Hubble : dix ans d'observation aux confins de l'univers
Peu de domaines de l'astronomie ont échappé au télescope spatial mis en orbite en
1990. Sans équivalent au cours de la décennie, il sera demain en concurrence avec les
grands observatoires terrestres, mais restera inégalé dans certaines fenêtres du spectre
EN 1977, lorsque le Congrès américain avait voté les crédits pour la réalisation du
télescope spatial Hubble, toute la communauté astronomique s'était réjouie de
l'événement. Enfin, on allait se libérer de la Terre et de son atmosphère trop turbulente
pour observer l'Univers. Mais on allait pouvoir, en plus des observations effectuées
dans le visible, ouvrir plus largement certaines fenêtres du spectre inaccessibles au sol
(proche infrarouge et utraviolet) et étudier des galaxies, des nébuleuses, des soleils,
des pouponnières d'étoiles et des astres en fin de vie avec un luxe de détails
inimaginable. Chacun y allait alors de sa surenchère et la NASA, jamais en mal de
publicité pour sa cause, affirmait sans retenue qu'Hubble serait « le plus grand
événement astronomique depuis Galilée ». Une date était même fixée pour le
lancement : octobre 1983.
Dix ans passèrent. Hubble n'était toujours pas lancé. Le programme allait de retard en
retard et l'explosion en vol de Challenger en janvier 1986, responsable de la mort en
direct de ses sept membres d'équipage, ne fit que repousser un peu plus la mise en
orbite tant attendue de l'instrument. Ce n'est que le 24 avril 1990 qu'Hubble s'envole
enfin. Les pronostics vont alors bon train. Les uns, encore émerveillés par la galerie
de portraits des planètes-stars du système solaire réalisée par les sondes américaines
Voyager, affirment que le télescope spatial fournira « d'aussi bonnes images des
planètes du système solaire », ce qui n'est pas tout à fait vrai. Les autres se réjouissent
à l'idée de découvrir un Univers inconnu « au travers d'un instrument doté de
pareilles performances »
A peine arrivé en orbite, c'est la consternation. Hubble se révèle n'être qu'un vieillard
myope, plutôt tremblant et à la mémoire singulièrement évanescente. Si les
astronomes, gens de bonne composition, sont prêts à s'accommoder de ces
mouvements incontrôlés et de ces absences, il leur est en revanche difficile d'accepter
le flou de l'instrument. Une myopie inadmissible sur un engin qui a coûté entre 1,5 et
2 milliards de dollars, soit 8,5 à 11,3 milliards de francs ! Chacun s'interroge et se
demande comment il se fait que les contrôles effectués au sol n'ont pas mis en
évidence le défaut d'aberration sphérique responsable de cette myopie ? Comment une
firme aussi connue que Perkin-Elmer, filiale de Hughes, un autre grand du spatial, a
pu faillir alors qu'elle a fabriqué nombre d'instruments optiques pour les satellites
espions américains, dont l'acuité visuelle est en permanence vantée.

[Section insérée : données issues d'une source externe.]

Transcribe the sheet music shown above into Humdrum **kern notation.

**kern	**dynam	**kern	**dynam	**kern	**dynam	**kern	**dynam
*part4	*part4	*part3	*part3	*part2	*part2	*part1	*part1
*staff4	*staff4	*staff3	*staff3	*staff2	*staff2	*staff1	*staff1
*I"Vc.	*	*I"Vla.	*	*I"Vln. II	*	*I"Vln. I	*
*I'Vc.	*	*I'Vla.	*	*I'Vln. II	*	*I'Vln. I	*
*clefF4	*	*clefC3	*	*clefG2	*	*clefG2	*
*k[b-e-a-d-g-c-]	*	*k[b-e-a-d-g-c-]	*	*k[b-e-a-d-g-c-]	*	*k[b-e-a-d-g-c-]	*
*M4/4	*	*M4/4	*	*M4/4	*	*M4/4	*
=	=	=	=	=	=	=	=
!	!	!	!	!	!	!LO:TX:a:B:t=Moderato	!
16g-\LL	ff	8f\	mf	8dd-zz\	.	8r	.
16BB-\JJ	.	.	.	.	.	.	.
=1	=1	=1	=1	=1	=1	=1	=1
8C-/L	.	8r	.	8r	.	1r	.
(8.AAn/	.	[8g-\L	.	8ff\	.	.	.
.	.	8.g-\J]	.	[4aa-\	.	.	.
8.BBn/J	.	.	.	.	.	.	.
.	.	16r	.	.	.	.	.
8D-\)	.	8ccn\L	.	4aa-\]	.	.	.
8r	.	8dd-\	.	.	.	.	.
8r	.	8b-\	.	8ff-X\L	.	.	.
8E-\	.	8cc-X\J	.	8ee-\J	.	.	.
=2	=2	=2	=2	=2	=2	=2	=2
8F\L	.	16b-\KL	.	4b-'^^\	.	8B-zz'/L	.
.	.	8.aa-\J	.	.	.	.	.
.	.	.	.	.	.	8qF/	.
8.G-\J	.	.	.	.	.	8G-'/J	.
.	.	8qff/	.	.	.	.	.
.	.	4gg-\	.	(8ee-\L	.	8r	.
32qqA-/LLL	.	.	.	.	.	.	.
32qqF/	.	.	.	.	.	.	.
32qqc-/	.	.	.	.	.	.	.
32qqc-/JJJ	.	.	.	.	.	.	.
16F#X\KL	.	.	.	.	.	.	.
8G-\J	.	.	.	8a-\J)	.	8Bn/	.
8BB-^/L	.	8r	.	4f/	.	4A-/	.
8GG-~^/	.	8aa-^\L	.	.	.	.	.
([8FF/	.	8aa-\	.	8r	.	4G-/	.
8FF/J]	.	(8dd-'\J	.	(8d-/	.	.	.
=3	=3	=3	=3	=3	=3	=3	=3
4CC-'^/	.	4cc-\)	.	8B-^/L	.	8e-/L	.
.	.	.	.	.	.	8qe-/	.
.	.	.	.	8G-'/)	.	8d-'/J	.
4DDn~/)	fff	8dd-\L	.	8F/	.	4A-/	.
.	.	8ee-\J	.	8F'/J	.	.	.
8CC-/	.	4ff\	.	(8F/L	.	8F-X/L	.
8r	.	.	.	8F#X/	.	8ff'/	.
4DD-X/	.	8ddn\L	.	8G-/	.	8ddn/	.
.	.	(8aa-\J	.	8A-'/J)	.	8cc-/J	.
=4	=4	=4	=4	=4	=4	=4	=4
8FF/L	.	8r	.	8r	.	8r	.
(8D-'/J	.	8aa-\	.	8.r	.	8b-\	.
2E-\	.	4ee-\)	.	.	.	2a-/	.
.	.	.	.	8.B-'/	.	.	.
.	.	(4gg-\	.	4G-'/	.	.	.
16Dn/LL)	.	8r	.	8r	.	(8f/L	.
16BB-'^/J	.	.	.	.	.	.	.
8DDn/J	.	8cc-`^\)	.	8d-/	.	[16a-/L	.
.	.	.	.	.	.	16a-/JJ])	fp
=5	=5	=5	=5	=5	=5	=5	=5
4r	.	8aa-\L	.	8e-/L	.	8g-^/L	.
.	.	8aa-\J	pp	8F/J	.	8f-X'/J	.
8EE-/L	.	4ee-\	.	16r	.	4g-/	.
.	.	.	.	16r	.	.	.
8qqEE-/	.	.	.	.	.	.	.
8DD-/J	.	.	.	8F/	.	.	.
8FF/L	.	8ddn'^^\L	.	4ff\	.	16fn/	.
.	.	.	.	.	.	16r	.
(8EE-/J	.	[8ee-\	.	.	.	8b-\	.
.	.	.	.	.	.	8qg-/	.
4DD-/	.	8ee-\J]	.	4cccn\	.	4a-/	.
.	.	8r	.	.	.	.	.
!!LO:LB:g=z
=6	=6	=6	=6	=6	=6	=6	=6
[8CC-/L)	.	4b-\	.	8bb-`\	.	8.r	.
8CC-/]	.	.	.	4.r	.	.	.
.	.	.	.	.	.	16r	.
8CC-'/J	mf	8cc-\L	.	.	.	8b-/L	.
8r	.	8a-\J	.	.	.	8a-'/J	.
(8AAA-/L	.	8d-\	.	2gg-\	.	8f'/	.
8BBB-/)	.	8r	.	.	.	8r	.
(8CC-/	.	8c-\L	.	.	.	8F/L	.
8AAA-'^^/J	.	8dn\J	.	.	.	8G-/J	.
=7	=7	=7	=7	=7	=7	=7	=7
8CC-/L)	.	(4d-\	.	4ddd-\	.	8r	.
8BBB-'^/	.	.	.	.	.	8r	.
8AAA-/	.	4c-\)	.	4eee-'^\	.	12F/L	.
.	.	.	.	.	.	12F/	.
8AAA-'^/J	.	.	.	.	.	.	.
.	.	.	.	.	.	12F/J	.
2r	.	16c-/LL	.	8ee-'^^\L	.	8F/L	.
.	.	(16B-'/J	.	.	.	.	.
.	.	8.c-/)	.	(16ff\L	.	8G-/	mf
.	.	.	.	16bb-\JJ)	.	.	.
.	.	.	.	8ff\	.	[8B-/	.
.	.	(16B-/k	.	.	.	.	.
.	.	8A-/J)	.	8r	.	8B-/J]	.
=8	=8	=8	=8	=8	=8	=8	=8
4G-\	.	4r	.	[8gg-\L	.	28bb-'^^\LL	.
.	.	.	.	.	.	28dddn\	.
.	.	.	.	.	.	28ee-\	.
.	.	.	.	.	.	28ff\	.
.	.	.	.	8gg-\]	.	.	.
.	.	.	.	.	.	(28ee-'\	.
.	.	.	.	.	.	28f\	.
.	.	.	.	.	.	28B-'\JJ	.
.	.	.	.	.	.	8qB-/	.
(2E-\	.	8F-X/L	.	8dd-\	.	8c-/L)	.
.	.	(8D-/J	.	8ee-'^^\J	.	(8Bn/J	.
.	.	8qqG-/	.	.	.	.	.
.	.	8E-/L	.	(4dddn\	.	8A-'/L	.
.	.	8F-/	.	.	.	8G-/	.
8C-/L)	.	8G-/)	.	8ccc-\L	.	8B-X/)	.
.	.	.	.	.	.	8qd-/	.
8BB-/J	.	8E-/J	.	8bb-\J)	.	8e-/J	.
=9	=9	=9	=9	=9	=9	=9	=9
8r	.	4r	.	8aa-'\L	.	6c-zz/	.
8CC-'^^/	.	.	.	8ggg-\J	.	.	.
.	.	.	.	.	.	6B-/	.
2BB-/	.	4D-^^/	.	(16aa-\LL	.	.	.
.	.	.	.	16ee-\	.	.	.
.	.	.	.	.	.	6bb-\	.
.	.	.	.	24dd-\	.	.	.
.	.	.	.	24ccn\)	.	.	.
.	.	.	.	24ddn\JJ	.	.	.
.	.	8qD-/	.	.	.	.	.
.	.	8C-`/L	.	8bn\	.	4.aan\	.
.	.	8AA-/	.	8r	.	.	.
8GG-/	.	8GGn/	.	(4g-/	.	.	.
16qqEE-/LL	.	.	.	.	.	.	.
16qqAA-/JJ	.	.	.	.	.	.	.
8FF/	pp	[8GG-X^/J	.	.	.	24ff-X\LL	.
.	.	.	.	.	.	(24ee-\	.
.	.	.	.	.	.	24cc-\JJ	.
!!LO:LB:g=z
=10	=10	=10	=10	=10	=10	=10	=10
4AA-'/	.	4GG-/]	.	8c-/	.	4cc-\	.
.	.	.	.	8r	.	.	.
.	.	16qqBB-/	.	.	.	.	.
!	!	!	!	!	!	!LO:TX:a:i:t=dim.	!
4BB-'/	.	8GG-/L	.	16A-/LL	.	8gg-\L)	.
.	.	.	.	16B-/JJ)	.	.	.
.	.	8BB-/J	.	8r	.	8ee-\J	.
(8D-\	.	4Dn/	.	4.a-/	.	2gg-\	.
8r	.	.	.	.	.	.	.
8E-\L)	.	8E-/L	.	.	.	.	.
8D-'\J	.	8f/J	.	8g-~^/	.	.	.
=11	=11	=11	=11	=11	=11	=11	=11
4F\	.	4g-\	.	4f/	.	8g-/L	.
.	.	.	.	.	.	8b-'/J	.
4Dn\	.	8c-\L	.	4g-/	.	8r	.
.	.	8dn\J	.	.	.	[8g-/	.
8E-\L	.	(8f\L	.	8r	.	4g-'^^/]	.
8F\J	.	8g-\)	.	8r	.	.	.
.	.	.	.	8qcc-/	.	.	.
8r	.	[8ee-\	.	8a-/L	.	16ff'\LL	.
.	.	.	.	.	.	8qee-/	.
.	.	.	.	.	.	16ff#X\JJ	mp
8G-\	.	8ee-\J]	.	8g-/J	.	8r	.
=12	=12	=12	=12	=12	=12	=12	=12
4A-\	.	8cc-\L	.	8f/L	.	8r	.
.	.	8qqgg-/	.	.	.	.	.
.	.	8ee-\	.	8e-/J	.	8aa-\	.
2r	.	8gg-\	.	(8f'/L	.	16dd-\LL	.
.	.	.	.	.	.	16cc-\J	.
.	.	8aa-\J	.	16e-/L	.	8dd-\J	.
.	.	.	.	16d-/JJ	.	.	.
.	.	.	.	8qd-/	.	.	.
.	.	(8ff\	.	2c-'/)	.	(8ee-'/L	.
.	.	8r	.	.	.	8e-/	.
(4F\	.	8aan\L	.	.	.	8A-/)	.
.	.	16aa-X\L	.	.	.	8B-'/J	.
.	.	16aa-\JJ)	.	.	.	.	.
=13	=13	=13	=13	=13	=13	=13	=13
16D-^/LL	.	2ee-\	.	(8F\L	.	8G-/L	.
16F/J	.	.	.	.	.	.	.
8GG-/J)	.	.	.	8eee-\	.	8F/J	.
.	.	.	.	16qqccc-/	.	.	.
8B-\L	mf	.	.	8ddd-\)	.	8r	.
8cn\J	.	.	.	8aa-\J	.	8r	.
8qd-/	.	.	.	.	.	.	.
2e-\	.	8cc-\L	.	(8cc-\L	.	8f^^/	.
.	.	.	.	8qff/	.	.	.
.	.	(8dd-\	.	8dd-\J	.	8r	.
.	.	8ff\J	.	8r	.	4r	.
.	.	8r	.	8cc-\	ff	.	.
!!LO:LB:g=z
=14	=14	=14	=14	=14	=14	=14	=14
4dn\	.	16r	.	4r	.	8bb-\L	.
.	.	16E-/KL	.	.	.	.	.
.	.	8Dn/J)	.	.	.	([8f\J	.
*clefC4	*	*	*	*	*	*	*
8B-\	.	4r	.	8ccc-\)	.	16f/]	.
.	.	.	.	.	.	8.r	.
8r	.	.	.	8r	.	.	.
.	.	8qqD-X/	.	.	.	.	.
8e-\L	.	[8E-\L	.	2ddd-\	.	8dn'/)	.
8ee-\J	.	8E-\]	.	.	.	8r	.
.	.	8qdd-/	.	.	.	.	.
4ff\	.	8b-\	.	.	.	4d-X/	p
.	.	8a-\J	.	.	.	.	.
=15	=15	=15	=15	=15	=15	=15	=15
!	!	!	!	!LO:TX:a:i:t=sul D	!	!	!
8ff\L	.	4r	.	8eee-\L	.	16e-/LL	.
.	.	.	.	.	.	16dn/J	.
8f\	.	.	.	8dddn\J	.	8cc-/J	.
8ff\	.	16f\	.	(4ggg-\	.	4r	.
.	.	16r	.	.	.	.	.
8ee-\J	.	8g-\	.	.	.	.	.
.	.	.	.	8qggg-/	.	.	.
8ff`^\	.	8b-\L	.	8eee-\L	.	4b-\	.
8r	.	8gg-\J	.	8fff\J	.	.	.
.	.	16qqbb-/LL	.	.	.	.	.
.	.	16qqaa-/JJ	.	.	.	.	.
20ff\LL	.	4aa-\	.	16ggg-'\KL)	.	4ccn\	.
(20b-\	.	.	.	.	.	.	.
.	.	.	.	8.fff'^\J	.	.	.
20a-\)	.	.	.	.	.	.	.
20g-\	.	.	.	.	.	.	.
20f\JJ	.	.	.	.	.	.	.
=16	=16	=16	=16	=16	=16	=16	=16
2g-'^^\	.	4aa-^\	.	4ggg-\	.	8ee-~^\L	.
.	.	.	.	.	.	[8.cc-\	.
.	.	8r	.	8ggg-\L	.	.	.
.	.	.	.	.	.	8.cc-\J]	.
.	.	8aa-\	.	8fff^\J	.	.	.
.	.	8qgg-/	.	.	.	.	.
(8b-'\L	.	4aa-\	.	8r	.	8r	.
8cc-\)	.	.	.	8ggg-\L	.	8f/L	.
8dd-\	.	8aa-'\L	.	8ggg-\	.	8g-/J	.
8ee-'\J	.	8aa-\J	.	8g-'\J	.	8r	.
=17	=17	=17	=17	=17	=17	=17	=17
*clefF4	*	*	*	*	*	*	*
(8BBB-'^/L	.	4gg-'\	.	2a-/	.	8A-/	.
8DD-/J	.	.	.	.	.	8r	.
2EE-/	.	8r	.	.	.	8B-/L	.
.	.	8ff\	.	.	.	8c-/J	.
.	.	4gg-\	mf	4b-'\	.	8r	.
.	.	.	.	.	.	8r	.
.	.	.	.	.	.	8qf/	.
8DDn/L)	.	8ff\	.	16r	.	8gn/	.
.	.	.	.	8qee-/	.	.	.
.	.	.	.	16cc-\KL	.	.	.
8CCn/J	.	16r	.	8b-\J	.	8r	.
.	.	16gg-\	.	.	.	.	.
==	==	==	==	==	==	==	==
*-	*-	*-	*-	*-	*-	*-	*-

Enquête faite, il apparaît que cette myopie est bien le résultat d'erreurs de calcul - un
millimètre - faits au moment du polissage du miroir principal de 2,40 mètres du
télescope. Lors de leur livraison, les différents miroirs de l'instrument répondaient
parfaitement, et séparément, au cahier des charges, mais l'ensemble une fois
assemblé, n'ayant pas été testé, il manifestait de curieux problème de vision.
Jacqueline Bergeron, de l'Institut d'astrophysique de Paris, s'indigne et déclare que ce
handicap est « d'autant moins pardonnable que les promoteurs du télescope, du fait
des retards accumulés de ce programme, disposaient pratiquement de huit ans pour
faire les vérifications nécessaires ».